ESMO 2019: Cobimetinib Plus Atezolizumab Versus Pembrolizumab in BRAF V600 Wild-Type Melanoma
The combination treatment of the MEK inhibitor cobimetinib and the anti–PL-L1 antibody atezolizumab did not demonstrate an improvement in progression-free survival when compared with pembrolizumab in patients who have BRAF V600 wild-type melanoma. The primary analysis of the IMspire170 trial, presented by Ana M. Arance, MD, PhD, of the Hospital Clinic in Barcelona, was showcased at the 2019 European Society for Medical Oncology (ESMO) Congress (Abstract LBA69).

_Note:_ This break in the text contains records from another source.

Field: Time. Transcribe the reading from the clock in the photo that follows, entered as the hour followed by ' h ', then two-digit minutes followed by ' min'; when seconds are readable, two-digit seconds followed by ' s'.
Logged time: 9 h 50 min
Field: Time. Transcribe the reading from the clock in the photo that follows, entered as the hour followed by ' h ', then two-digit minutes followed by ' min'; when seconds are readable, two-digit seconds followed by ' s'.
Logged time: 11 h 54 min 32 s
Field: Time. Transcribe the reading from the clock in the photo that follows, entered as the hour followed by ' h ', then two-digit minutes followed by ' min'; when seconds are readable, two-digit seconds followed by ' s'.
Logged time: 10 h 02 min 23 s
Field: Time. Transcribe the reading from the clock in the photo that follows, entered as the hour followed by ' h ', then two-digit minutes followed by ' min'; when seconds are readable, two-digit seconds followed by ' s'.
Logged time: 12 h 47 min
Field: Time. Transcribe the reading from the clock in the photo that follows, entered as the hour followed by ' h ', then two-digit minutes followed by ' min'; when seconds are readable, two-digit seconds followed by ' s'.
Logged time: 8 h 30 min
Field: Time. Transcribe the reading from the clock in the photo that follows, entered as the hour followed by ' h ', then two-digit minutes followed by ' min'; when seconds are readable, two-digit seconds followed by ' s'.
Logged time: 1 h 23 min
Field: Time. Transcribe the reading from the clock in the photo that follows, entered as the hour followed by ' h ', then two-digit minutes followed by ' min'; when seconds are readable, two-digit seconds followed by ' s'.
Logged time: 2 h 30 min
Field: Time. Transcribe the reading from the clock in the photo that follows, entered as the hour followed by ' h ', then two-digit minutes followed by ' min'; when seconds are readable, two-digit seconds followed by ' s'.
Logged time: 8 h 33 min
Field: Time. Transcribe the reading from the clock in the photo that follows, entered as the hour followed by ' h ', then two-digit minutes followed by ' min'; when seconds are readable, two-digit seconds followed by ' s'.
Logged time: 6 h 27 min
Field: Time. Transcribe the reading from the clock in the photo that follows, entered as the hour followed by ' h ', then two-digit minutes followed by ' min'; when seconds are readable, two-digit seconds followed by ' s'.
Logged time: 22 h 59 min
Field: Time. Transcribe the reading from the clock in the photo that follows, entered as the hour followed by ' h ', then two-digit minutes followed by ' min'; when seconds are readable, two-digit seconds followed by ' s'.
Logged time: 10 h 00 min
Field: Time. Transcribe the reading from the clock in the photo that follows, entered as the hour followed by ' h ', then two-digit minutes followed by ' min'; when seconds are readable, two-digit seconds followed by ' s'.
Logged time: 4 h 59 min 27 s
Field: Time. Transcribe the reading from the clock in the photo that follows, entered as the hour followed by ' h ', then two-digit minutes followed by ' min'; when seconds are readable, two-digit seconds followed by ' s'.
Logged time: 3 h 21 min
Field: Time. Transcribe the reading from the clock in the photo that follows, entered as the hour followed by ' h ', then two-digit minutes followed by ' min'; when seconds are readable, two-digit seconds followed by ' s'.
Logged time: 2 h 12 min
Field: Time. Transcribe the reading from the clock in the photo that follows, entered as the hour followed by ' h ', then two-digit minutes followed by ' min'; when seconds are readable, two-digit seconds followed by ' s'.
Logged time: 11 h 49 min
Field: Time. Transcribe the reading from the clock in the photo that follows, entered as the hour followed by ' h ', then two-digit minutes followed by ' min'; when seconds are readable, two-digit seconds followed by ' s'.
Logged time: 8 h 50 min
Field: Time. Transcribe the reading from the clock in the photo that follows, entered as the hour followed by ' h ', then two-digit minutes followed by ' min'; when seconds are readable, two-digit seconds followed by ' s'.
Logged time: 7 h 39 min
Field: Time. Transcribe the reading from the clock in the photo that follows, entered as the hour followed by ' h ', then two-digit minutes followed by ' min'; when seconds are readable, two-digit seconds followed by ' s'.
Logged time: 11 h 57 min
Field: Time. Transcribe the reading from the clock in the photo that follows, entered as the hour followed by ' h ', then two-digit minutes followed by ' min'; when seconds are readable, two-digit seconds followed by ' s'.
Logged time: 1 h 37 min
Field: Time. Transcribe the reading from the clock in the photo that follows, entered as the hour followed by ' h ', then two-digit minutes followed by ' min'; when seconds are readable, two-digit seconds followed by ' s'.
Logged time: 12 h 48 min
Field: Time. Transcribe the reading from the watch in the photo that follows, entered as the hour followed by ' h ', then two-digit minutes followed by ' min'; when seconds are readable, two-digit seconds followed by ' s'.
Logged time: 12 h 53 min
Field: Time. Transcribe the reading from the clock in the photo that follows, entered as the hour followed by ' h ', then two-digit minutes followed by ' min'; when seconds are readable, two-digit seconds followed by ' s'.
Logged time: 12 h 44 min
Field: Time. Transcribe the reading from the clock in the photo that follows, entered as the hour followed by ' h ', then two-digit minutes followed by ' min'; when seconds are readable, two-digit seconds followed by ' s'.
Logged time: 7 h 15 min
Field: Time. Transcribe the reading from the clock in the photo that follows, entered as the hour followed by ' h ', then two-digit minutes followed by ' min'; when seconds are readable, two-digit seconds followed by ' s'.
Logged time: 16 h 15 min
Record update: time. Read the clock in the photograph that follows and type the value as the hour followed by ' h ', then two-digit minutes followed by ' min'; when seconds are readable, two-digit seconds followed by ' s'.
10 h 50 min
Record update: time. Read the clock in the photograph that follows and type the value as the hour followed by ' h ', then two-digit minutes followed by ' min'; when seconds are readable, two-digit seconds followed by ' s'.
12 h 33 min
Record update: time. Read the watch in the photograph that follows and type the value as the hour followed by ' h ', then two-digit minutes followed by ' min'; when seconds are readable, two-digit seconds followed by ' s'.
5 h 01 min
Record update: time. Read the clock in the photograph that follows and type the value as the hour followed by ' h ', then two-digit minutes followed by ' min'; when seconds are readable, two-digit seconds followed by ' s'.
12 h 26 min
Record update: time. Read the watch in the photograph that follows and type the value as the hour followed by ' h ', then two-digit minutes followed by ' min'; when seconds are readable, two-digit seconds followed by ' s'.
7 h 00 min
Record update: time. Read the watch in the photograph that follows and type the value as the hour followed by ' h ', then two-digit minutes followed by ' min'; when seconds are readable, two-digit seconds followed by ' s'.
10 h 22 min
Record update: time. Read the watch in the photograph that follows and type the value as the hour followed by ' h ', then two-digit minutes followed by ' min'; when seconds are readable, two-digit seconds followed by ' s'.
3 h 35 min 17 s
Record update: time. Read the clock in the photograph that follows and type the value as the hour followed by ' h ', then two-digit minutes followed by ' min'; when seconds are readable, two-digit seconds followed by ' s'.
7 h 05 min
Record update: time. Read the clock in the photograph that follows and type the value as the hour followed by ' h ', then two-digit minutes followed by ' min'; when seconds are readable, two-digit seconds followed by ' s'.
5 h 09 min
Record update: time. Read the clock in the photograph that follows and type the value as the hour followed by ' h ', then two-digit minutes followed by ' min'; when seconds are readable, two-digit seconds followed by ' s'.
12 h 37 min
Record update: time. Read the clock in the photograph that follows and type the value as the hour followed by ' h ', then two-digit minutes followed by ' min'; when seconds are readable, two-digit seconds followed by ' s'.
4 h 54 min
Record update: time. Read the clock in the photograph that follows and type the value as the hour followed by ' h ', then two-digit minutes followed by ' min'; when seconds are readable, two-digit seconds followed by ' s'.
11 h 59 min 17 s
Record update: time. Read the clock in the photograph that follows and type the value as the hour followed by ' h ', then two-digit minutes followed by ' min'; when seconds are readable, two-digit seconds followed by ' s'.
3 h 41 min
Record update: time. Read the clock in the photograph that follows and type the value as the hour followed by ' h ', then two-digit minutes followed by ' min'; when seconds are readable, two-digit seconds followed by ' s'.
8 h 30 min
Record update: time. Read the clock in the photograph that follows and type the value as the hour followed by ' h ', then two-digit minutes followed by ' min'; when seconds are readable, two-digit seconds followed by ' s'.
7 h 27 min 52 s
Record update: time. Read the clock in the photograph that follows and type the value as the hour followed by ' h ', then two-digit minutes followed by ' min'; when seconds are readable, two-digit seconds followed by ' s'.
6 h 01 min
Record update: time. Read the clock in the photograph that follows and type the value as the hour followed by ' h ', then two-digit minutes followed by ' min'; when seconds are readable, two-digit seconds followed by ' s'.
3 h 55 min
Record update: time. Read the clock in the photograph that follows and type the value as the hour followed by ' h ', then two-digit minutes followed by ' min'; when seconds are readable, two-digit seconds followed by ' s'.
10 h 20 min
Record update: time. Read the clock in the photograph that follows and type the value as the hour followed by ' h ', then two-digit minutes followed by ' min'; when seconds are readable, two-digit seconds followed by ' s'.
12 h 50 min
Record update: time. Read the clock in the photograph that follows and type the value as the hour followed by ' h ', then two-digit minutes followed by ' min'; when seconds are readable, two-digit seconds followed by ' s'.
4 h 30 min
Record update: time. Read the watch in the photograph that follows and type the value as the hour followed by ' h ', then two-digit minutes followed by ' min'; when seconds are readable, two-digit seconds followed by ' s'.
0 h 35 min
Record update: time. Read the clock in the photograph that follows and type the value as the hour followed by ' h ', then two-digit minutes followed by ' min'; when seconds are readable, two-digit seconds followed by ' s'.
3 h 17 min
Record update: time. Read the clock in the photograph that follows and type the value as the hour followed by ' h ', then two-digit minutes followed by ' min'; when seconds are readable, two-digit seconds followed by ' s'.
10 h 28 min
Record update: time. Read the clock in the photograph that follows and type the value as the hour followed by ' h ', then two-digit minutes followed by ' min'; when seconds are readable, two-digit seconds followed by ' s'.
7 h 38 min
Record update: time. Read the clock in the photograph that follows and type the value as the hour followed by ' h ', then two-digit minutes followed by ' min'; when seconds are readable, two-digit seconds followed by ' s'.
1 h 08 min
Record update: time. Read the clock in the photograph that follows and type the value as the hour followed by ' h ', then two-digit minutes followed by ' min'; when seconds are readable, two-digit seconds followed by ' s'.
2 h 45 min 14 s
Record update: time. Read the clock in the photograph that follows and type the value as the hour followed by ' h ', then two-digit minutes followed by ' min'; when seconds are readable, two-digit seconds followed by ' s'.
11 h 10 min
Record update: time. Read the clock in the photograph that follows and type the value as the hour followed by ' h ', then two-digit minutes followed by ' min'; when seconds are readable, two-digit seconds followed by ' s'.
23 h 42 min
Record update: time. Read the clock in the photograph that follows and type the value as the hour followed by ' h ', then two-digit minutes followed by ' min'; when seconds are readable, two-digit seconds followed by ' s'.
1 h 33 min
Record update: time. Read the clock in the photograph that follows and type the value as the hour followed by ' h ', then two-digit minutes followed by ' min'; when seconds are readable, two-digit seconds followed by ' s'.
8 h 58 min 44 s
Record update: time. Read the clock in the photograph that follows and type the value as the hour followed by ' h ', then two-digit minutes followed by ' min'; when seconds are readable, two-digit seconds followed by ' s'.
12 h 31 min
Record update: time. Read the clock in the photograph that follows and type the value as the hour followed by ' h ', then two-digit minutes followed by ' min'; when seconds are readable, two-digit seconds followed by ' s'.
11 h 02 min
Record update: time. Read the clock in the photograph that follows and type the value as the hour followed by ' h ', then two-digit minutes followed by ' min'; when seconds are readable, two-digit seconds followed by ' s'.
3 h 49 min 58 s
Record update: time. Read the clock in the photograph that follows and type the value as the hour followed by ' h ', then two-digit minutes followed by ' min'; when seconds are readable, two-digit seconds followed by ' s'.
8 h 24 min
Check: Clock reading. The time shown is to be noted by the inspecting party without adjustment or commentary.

This phase III study enrolled a total of 446 patients with previously untreated and unresectable stage III or IV BRAF V600 wild-type melanoma. Patients were randomly assigned 1:1 to receive either 60 mg of cobimetinib on days 1 through 21 plus 840 mg of atezolizumab every 2 weeks in a 28-day cycle or 200 mg of pembrolizumab every 3 weeks. Treatment was continued until there was a loss of clinical benefit, unacceptable toxicity, or consent was withdrawn.
Approximately 68% of patients included in this study had PD-L1–positive tumors, and 25% of the patients had levels of lactate dehydrogenase above the upper limit of normal. The median follow-up for all patients was 7 months.
The combination treatment of cobimetinib and atezolizumab did not significantly improve progression-free survival compared with pembrolizumab (5.5 vs. 5.7 months). The objective response rate was 26% in patients assigned to receive the combination treatment and 32% in the pembrolizumab group. Disease control rates were 46% and 44% with cobimetinib plus atezolizumab and with monotherapy, respectively. The median overall survival rates could not be reached in either arm of the study.
Grade 3 or higher adverse events occurred in 67% of patients treated with the combination therapy compared with 33% of patients treated with pembrolizumab. Adverse events led to discontinuation of treatment for 12% of patients receiving the combination therapy and 6% of patients receiving monotherapy.
Disclosure: Full disclosures of the study authors can be found at cslide.ctimeeting.com.